Pioneering companies have taken a leading role in their sectors by changing their business models, reducing their environmental footprint and increasing their positive social impact.
The Financial industry has also accelerated these trends by financing sustainable business plans and driving profitable growth. Investors (Asset Managers, Pension Funds) have made bold commitments to ensure their investments follow this direction.
As a result, a new financial asset class has emerged: Socially Responsible Investing (SRI). This segment development has been originally fueled by the Green Bonds, typically used by companies to finance their green projects (renewable energies, water sanitisation, etc…)
Today, SRI has become a mainstream way for investors to channel capital towards climate action, and corporates are quickly turning to them to fund the transformation of their businesses. SRI assets under management have reached a new high of over $1tn, and ESG-focused investment attracted net inflows of over $70bn globally between April and June 2020 alone.

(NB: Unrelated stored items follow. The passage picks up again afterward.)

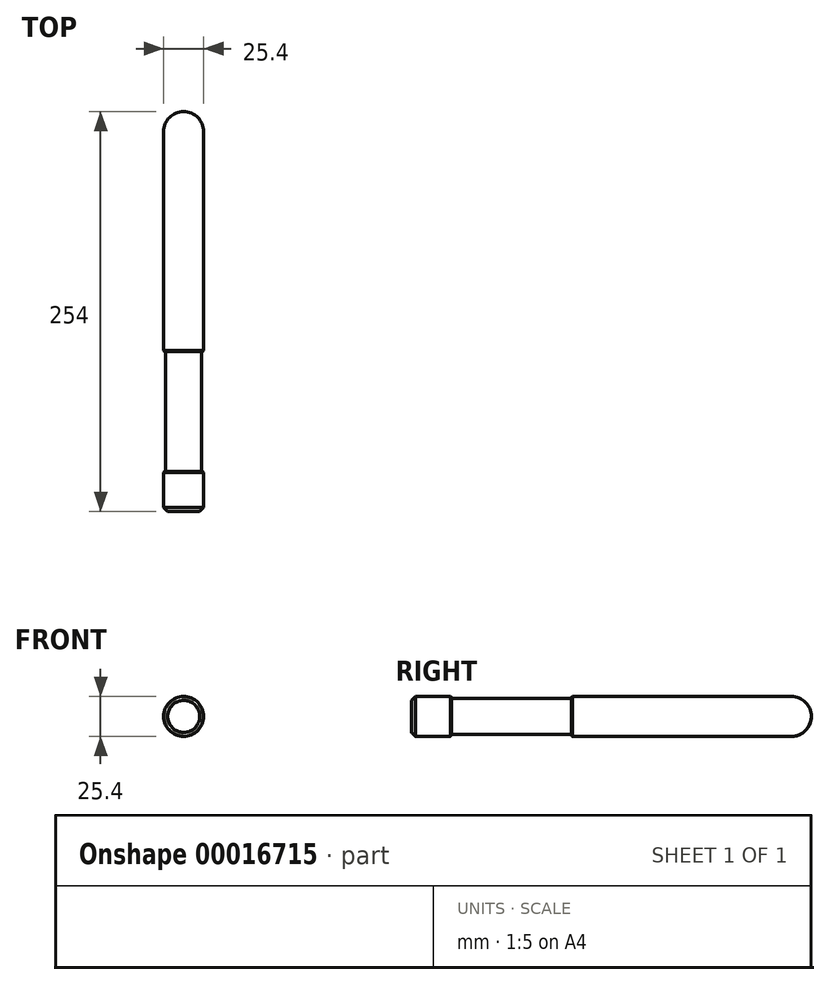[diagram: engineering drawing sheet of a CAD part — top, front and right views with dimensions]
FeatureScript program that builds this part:
annotation { "Feature Type Name" : "Feature", "Feature Type Description" : "" }
export const myFeature = defineFeature(function(context is Context, id is Id, definition is map)
    precondition{}
    {
        {
            var Q0;
            Q0=qCreatedBy(makeId("Front.planeOp"),FACE);
            var sketch = newSketch(context, id + "F0", { "sketchPlane" : qUnion([Q0])});
            skCircle(sketch, "E0", {"center": v(0, 0) * mm, "radius": 12.7 * mm});
            skSolve(sketch);
        }
        {
            var Q0;
            Q0 = qSketchRegion(id + "F0", true);
            extrude(context, id + "F1", {"entities" : qUnion([Q0]), "depth" : 254 * mm});
        }
        {
            var Q0;
            Q0=qCreatedBy(makeId("Top.planeOp"),FACE);
            var sketch = newSketch(context, id + "F2", { "sketchPlane" : qUnion([Q0])});
            skCircle(sketch, "E1", {"center": v(0, 20.48) * mm, "radius": 37.43 * mm});
            skSolve(sketch);
        }
        {
            var Q0;
            Q0=qCreatedBy(makeId("Right.planeOp"),FACE);
            var sketch = newSketch(context, id + "F3", { "sketchPlane" : qUnion([Q0])});
            skCircle(sketch, "E2", {"center": v(-12.7, 0) * mm, "radius": 12.7 * mm});
            skSolve(sketch);
        }
        {
            var Q0;
            Q0=makeQuery(id+"F1.opExtrude","CAP_EDGE",EDGE,{"disambiguationData":[OSD([sQuery(id+"F0.wireOp",EDGE,"E0")])],"isStart":true});
            fillet(context, id + "F4", {"entities" : qUnion([Q0]), "radius" : 12.7 * mm, "tangentPropagation" : true, "allowEdgeOverflow" : false});
        }
        {
            var Q0;
            Q0=makeQuery(id+"F1.opExtrude","CAP_EDGE",EDGE,{"disambiguationData":[OSD([sQuery(id+"F0.wireOp",EDGE,"E0")])],"isStart":false});
            chamfer(context, id + "F5", {"entities" : qUnion([Q0]), "width" : 2.54 * mm, "tangentPropagation" : true});
        }
        {
            var Q0;
            Q0=qCreatedBy(makeId("Front.planeOp"),FACE);
            cPlane(context, id + "F6", {"entities" : qUnion([Q0]), "cplaneType" : CPlaneType.OFFSET, "offset" : 228.6 * mm, "width" : 152.4 * mm, "height" : 152.4 * mm});
        }
        {
            var Q0;
            Q0=qCreatedBy(id+"F6.planeOp",FACE);
            var sketch = newSketch(context, id + "F7", { "sketchPlane" : qUnion([Q0])});
            skCircle(sketch, "E3", {"center": v(0, 0) * mm, "radius": 13.97 * mm});
            skCircle(sketch, "E4", {"center": v(0, 0) * mm, "radius": 11.43 * mm});
            skSolve(sketch);
        }
        {
            var Q0;
            Q0 = qSketchRegion(id + "F7", true);
            extrude(context, id + "F8", {"entities" : qUnion([Q0]), "operationType" : NewBodyOperationType.REMOVE, "oppositeDirection" : true, "depth" : 76.2 * mm});
        }
        {
            var Q0;
            Q0=makeQuery(id+"F8.boolean.opBoolean","COPY",EDGE,{"derivedFrom":makeQuery(id+"F8.opExtrude","CAP_EDGE",EDGE,{"disambiguationData":[OSD([sQuery(id+"F7.wireOp",EDGE,"E4")])],"isStart":false})});
            var Q1;
            Q1=makeQuery(id+"F8.boolean.opBoolean","COPY",EDGE,{"derivedFrom":makeQuery(id+"F8.opExtrude","CAP_EDGE",EDGE,{"disambiguationData":[OSD([sQuery(id+"F7.wireOp",EDGE,"E4")])],"isStart":true})});
            fillet(context, id + "F9", {"entities" : qUnion([Q0, Q1]), "radius" : 0.64 * mm, "tangentPropagation" : true, "allowEdgeOverflow" : false});
        }
        {
            var Q0;
            Q0=makeQuery(id+"F8.boolean.opBoolean","INTERSECT",EDGE,{"derivedFrom":[makeQuery(id+"F1.opExtrude","SWEPT_FACE",FACE,{"disambiguationData":[OSD([sQuery(id+"F0.wireOp",EDGE,"E0")])]}),makeQuery(id+"F8.opExtrude","CAP_FACE",FACE,{"disambiguationData":[OSD([sQuery(id+"F7.wireOp",EDGE,"E3"),sQuery(id+"F7.wireOp",EDGE,"E4")])],"isStart":false})]});
            var Q1;
            Q1=makeQuery(id+"F8.boolean.opBoolean","INTERSECT",EDGE,{"derivedFrom":[makeQuery(id+"F1.opExtrude","SWEPT_FACE",FACE,{"disambiguationData":[OSD([sQuery(id+"F0.wireOp",EDGE,"E0")])]}),makeQuery(id+"F8.opExtrude","CAP_FACE",FACE,{"disambiguationData":[OSD([sQuery(id+"F7.wireOp",EDGE,"E3"),sQuery(id+"F7.wireOp",EDGE,"E4")])],"isStart":true})]});
            chamfer(context, id + "F10", {"entities" : qUnion([Q0, Q1]), "width" : 0.64 * mm, "tangentPropagation" : true});
        }
    });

More recently, transition towards a low carbon economy has also been financed by the newly emerging Sustainability-Linked Bonds (SLBs), which can be customized to the specific needs of the different sectors. Channelling the notion of ‘what gets measured gets managed’, SLBs bring scientific and trackable metrics to accelerate the decarbonisation of issuers’ business models. Investors like the transparency of bonds structured on science based targets, as evidenced by consistent oversubscription. CHANEL – the prominent luxury company – has demonstrated its leadership in the SRI space by pioneering €600m sustainability-linked bonds in September 2020.